Я просил предоставить мне немного информации, которую я мог бы использовать, чтобы показать, какую хорошую работу я проделал. Об этом мы легко договорились. Три новых дивизии собирались отправиться во Францию. Всего через пару недель немцы в любом случае обнаружили бы их присутствие на фронте. Не было никакой разумной причины, почему бы не сообщить противнику эту информацию немного заранее — особенно, как я уже говорил, по той причине, что предстоящее нападение не было уже никакой тайной для немецкого командования, даже его точное место. Поэтому этот лакомый кусочек информации фактически не причинил бы делу союзников ни малейшего вреда, а мой очевидный блестящий успех, конечно, помог бы мне очень существенно укрепить свое положение.
Я приехал полностью по своей собственной инициативе и не имел никакой связи с секретной службой, уже организованной в Англии. Перед моим возвращением, однако, я позвонил одному человеку, имя и адрес которого я уже знал — именно он пытался передавать сообщения моих неудачных агентов. Странное совпадение, но этот человек был арестован как раз через день, после моего посещения его парикмахерской, которая была его прикрытием!
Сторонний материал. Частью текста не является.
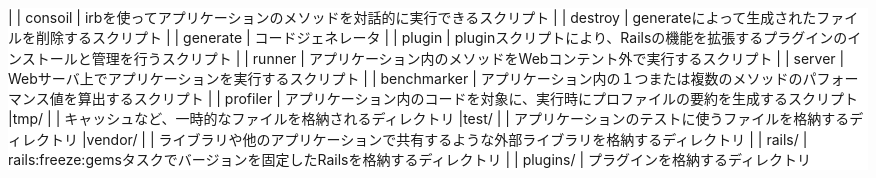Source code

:|                     | consoil                               | irbを使ってアプリケーションのメソッドを対話的に実行できるスクリプト
|                     | destroy                               | generateによって生成されたファイルを削除するスクリプト
|                     | generate                              | コードジェネレータ
|                     | plugin                                | pluginスクリプトにより、Railsの機能を拡張するプラグインのインストールと管理を行うスクリプト
|                     | runner                                | アプリケーション内のメソッドをWebコンテント外で実行するスクリプト
|                     | server                                | Webサーバ上でアプリケーションを実行するスクリプト
|                     | benchmarker                           | アプリケーション内の１つまたは複数のメソッドのパフォーマンス値を算出するスクリプト
|                     | profiler                              | アプリケーション内のコードを対象に、実行時にプロファイルの要約を生成するスクリプト
|tmp/                 |                                       | キャッシュなど、一時的なファイルを格納されるディレクトリ
|test/                |                                       | アプリケーションのテストに使うファイルを格納するディレクトリ
|vendor/              |                                       | ライブラリや他のアプリケーションで共有するような外部ライブラリを格納するディレクトリ
|                     | rails/                                | rails:freeze:gemsタスクでバージョンを固定したRailsを格納するディレクトリ
|                     | plugins/                              | プラグインを格納するディレクトリ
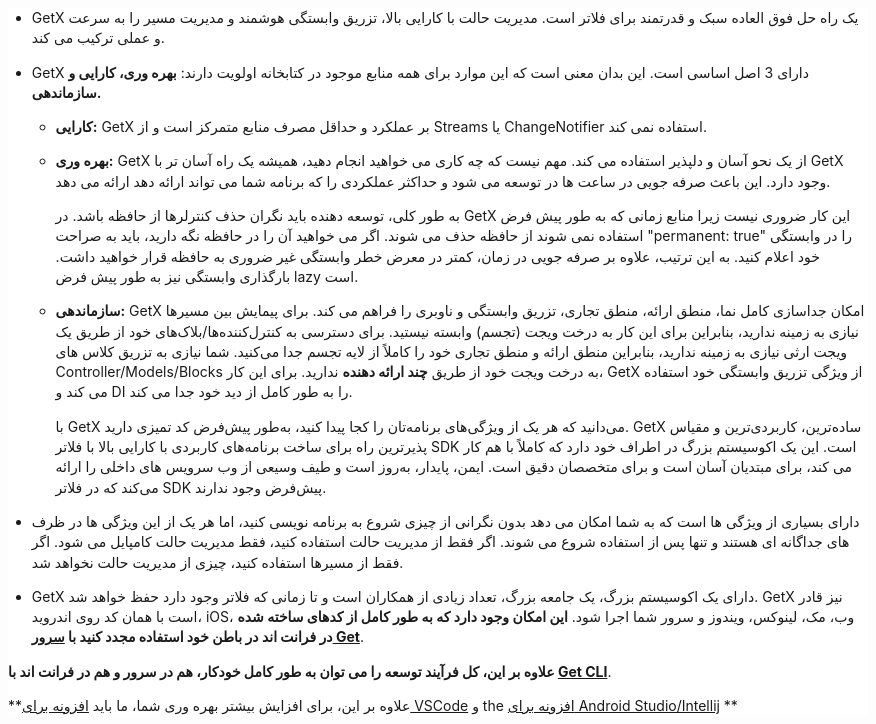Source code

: - GetX یک راه حل فوق العاده سبک و قدرتمند برای فلاتر است. مدیریت حالت با کارایی بالا، تزریق وابستگی
  هوشمند و مدیریت مسیر را به سرعت و عملی ترکیب می کند.

- GetX دارای 3 اصل اساسی است. این بدان معنی است که این موارد برای همه منابع موجود در کتابخانه اولویت
  دارند: **بهره وری، کارایی و سازماندهی.**

    - **کارایی:** GetX بر عملکرد و حداقل مصرف منابع متمرکز است و از Streams یا ChangeNotifier
      استفاده نمی کند.

    - **بهره وری:** GetX از یک نحو آسان و دلپذیر استفاده می کند. مهم نیست که چه کاری می خواهید انجام
      دهید، همیشه یک راه آسان تر با GetX وجود دارد. این باعث صرفه جویی در ساعت ها در توسعه می شود و
      حداکثر عملکردی را که برنامه شما می تواند ارائه دهد ارائه می دهد.

      به طور کلی، توسعه دهنده باید نگران حذف کنترلرها از حافظه باشد. در GetX این کار ضروری نیست زیرا
      منابع زمانی که به طور پیش فرض استفاده نمی شوند از حافظه حذف می شوند. اگر می خواهید آن را در
      حافظه نگه دارید، باید به صراحت "permanent: true" را در وابستگی خود اعلام کنید. به این ترتیب،
      علاوه بر صرفه جویی در زمان، کمتر در معرض خطر وابستگی غیر ضروری به حافظه قرار خواهید داشت.
      بارگذاری وابستگی نیز به طور پیش فرض lazy است.

    - **سازماندهی:** GetX امکان جداسازی کامل نما، منطق ارائه، منطق تجاری، تزریق وابستگی و ناوبری را
      فراهم می کند. برای پیمایش بین مسیرها نیازی به زمینه ندارید، بنابراین برای این کار به درخت
      ویجت (تجسم) وابسته نیستید. برای دسترسی به کنترل‌کننده‌ها/بلاک‌های خود از طریق یک ویجت ارثی
      نیازی به زمینه ندارید، بنابراین منطق ارائه و منطق تجاری خود را کاملاً از لایه تجسم جدا
      می‌کنید. شما نیازی به تزریق کلاس های Controller/Models/Blocks به درخت ویجت خود از طریق **چند
      ارائه دهنده** ندارید. برای این کار، GetX از ویژگی تزریق وابستگی خود استفاده می کند و DI را به
      طور کامل از دید خود جدا می کند.

      با GetX می‌دانید که هر یک از ویژگی‌های برنامه‌تان را کجا پیدا کنید، به‌طور پیش‌فرض کد تمیزی
      دارید.
      GetX ساده‌ترین، کاربردی‌ترین و مقیاس ‌پذیرترین راه برای ساخت برنامه‌های کاربردی با کارایی بالا
      با فلاتر SDK است. این یک اکوسیستم بزرگ در اطراف خود دارد که کاملاً با هم کار می کند، برای
      مبتدیان آسان است و برای متخصصان دقیق است. ایمن، پایدار، به‌روز است و طیف وسیعی از وب سرویس های
      داخلی را ارائه می‌کند که در فلاتر SDK پیش‌فرض وجود ندارند.

- دارای بسیاری از ویژگی ها است که به شما امکان می دهد بدون نگرانی از چیزی شروع به برنامه نویسی کنید،
  اما هر یک از این ویژگی ها در ظرف های جداگانه ای هستند و تنها پس از استفاده شروع می شوند. اگر فقط
  از مدیریت حالت استفاده کنید، فقط مدیریت حالت کامپایل می شود. اگر فقط از مسیرها استفاده کنید، چیزی
  از مدیریت حالت نخواهد شد.

- GetX دارای یک اکوسیستم بزرگ، یک جامعه بزرگ، تعداد زیادی از همکاران است و تا زمانی که فلاتر وجود
  دارد حفظ خواهد شد. GetX نیز قادر است با همان کد روی اندروید، iOS، وب، مک، لینوکس، ویندوز و سرور
  شما اجرا شود.
  **این امکان وجود دارد که به طور کامل از کدهای ساخته شده در فرانت اند در باطن خود استفاده مجدد کنید
  با [سرور Get](https://github.com/jonataslaw/get_server)**.

**علاوه بر این، کل فرآیند توسعه را می توان به طور کامل خودکار، هم در سرور و هم در فرانت اند
با [Get CLI](https://github.com/jonataslaw/get_cli)**.

**علاوه بر این، برای افزایش بیشتر بهره وری شما، ما باید
[افزونه برای VSCode](https://marketplace.visualstudio.com/items?itemName=get-snippets.get-snippets)
و
the [افزونه برای Android Studio/Intellij](https://plugins.jetbrains.com/plugin/14975-getx-snippets)
**
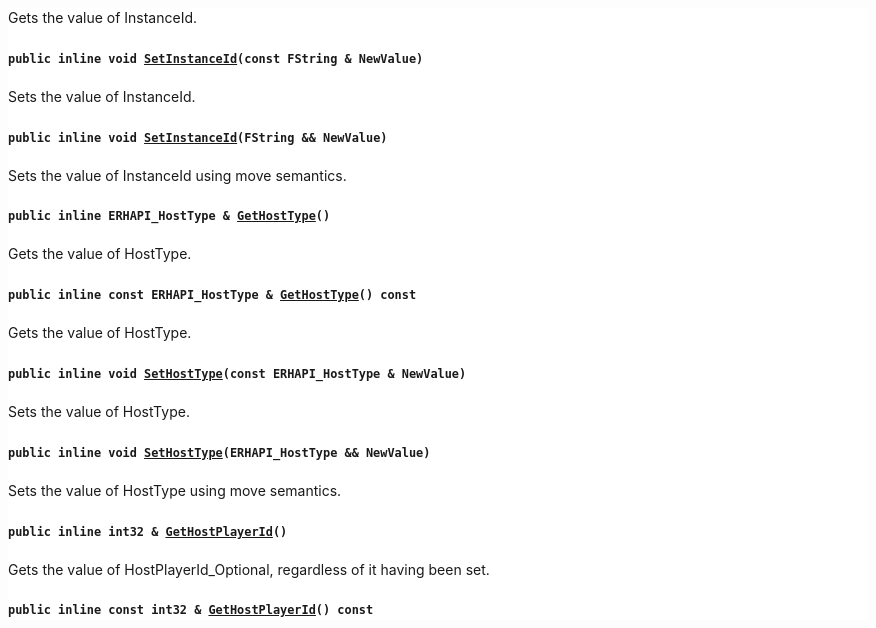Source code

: Gets the value of InstanceId.

#### `public inline void `[`SetInstanceId`](#structFRHAPI__InstanceInfo_1ac47e5ea3950ffdb52efc45986368d571)`(const FString & NewValue)` <a id="structFRHAPI__InstanceInfo_1ac47e5ea3950ffdb52efc45986368d571"></a>

Sets the value of InstanceId.

#### `public inline void `[`SetInstanceId`](#structFRHAPI__InstanceInfo_1aaa9034b00b0ee620649ab86ad805c3d7)`(FString && NewValue)` <a id="structFRHAPI__InstanceInfo_1aaa9034b00b0ee620649ab86ad805c3d7"></a>

Sets the value of InstanceId using move semantics.

#### `public inline ERHAPI_HostType & `[`GetHostType`](#structFRHAPI__InstanceInfo_1a2de5b71ea3c056b234c876f301278f85)`()` <a id="structFRHAPI__InstanceInfo_1a2de5b71ea3c056b234c876f301278f85"></a>

Gets the value of HostType.

#### `public inline const ERHAPI_HostType & `[`GetHostType`](#structFRHAPI__InstanceInfo_1ab7a9944dd0ca05dfc20b09e1202f1b76)`() const` <a id="structFRHAPI__InstanceInfo_1ab7a9944dd0ca05dfc20b09e1202f1b76"></a>

Gets the value of HostType.

#### `public inline void `[`SetHostType`](#structFRHAPI__InstanceInfo_1aca3627eefda6b36117db13c885f9d4a9)`(const ERHAPI_HostType & NewValue)` <a id="structFRHAPI__InstanceInfo_1aca3627eefda6b36117db13c885f9d4a9"></a>

Sets the value of HostType.

#### `public inline void `[`SetHostType`](#structFRHAPI__InstanceInfo_1ab39272e1763a8fdc686f9f46c18c635b)`(ERHAPI_HostType && NewValue)` <a id="structFRHAPI__InstanceInfo_1ab39272e1763a8fdc686f9f46c18c635b"></a>

Sets the value of HostType using move semantics.

#### `public inline int32 & `[`GetHostPlayerId`](#structFRHAPI__InstanceInfo_1a736148ce7ca943753f1679bac6283e5a)`()` <a id="structFRHAPI__InstanceInfo_1a736148ce7ca943753f1679bac6283e5a"></a>

Gets the value of HostPlayerId_Optional, regardless of it having been set.

#### `public inline const int32 & `[`GetHostPlayerId`](#structFRHAPI__InstanceInfo_1ac340df514ed13caafaa1e2c8636f4afa)`() const` <a id="structFRHAPI__InstanceInfo_1ac340df514ed13caafaa1e2c8636f4afa"></a>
Мое возвращение в Голландию прошло без труда, и, проведя день или два в Роттердаме, где я «подчистил» свои дела, я помчался назад в Генштаб. При этом я не просчитался, предвидя, что мое приключение получило бы самое полное одобрение, если бы я возвратился с успехом. Пусть моя информация фактически была довольно скудной, это, тем не менее, было уже кое-что абсолютно определенное. Я видел эти три дивизии в их лагерях; я даже установил точную дату, когда их пошлют во Францию; я видел обучение солдат и сообщал, что они были довольно слабы в подготовке, уступая тем, которые сражались под Лоосом предыдущей осенью. Это, конечно, был мой преднамеренный обман, поскольку эти три дивизии были столь же хороши, как любые другие, которые Англия когда-либо отправляла на войну. Мне хотелось обратить внимание немецкого командование на плохое качество будущих наступающих войск, чтобы немцы выделили меньшее количество своих дивизий для отражения этого наступления. В данном случае, фактически, именно так и случилось, но, к сожалению, громоздкие планы британского командования и отчаянное сопротивление каждого, даже небольшого, немецкого подразделения полностью разрушило все надежды, которые я питал в этой связи.